### REQUEST:
Scan the data below and pick out the lines containing the word "senza".

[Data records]
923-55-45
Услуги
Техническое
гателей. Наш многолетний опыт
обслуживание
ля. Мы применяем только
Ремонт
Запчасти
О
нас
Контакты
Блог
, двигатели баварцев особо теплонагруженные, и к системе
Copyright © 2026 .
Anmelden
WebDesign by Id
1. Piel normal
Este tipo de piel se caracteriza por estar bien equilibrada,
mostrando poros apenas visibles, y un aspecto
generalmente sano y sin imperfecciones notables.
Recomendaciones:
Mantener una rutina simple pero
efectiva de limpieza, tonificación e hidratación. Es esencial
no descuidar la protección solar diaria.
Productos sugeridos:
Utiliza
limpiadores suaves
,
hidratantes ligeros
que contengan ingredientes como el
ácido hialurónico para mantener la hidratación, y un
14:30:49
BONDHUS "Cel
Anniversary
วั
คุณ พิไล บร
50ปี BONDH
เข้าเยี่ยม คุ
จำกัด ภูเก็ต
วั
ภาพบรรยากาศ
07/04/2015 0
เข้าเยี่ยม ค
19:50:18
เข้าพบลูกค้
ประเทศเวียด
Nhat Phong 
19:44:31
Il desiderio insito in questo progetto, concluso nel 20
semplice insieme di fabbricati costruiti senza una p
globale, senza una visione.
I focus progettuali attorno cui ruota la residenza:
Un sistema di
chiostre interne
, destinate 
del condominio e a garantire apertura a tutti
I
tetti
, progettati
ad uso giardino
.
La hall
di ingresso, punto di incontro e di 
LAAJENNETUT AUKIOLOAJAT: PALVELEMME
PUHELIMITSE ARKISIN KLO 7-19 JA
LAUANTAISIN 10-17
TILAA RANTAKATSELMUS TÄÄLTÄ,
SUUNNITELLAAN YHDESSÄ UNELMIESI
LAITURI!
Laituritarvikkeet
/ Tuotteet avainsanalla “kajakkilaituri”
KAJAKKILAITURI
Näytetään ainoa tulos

==

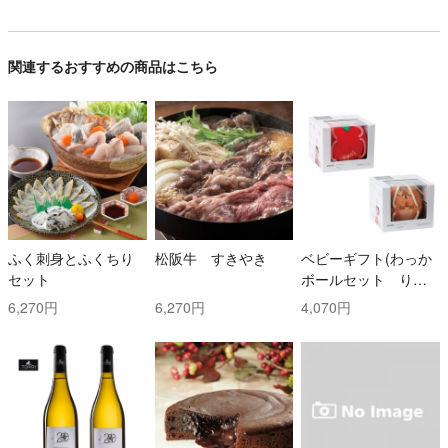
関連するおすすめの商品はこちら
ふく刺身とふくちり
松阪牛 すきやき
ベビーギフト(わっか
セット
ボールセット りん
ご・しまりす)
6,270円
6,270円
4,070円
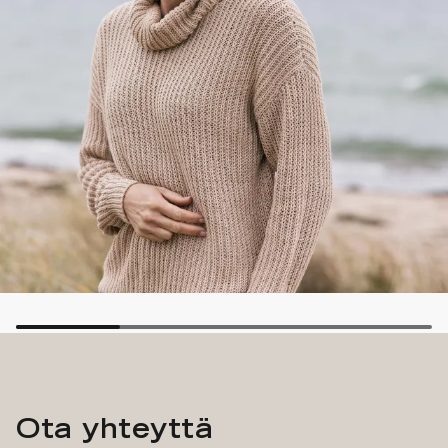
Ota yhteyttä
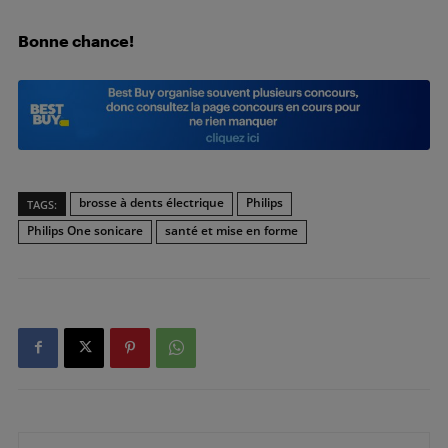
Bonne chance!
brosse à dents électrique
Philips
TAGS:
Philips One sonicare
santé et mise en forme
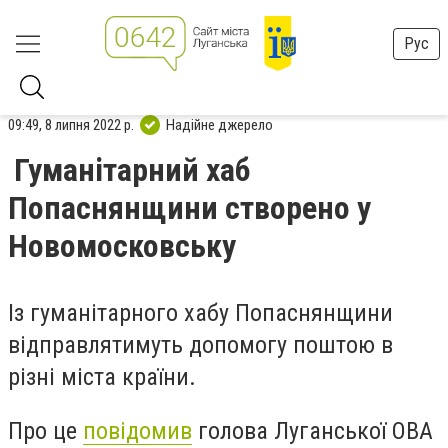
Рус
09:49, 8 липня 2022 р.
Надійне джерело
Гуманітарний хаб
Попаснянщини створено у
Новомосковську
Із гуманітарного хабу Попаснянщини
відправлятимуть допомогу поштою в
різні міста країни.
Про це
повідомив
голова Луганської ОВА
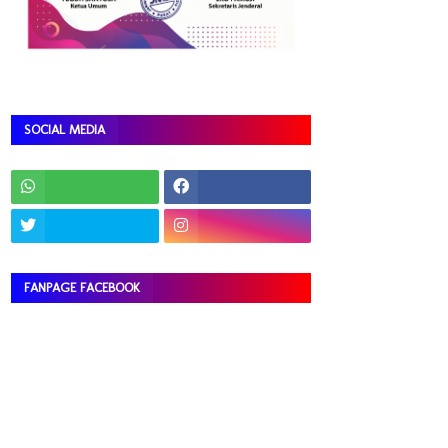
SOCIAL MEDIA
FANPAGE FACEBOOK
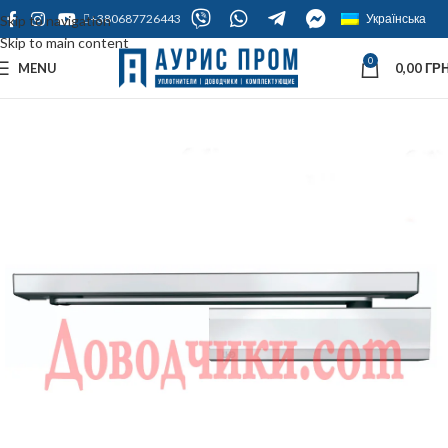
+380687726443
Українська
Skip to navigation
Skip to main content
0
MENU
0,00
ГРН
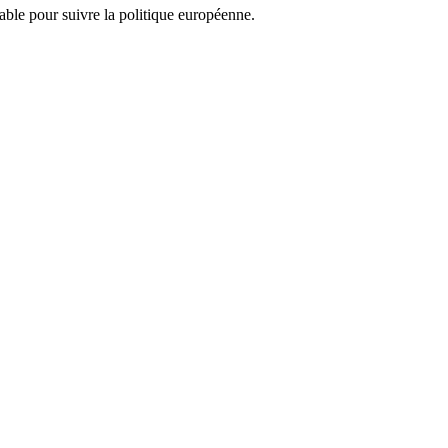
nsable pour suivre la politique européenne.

### WRITTEN RESPONSE:
semplice insieme di fabbricati costruiti senza una p
globale, senza una visione.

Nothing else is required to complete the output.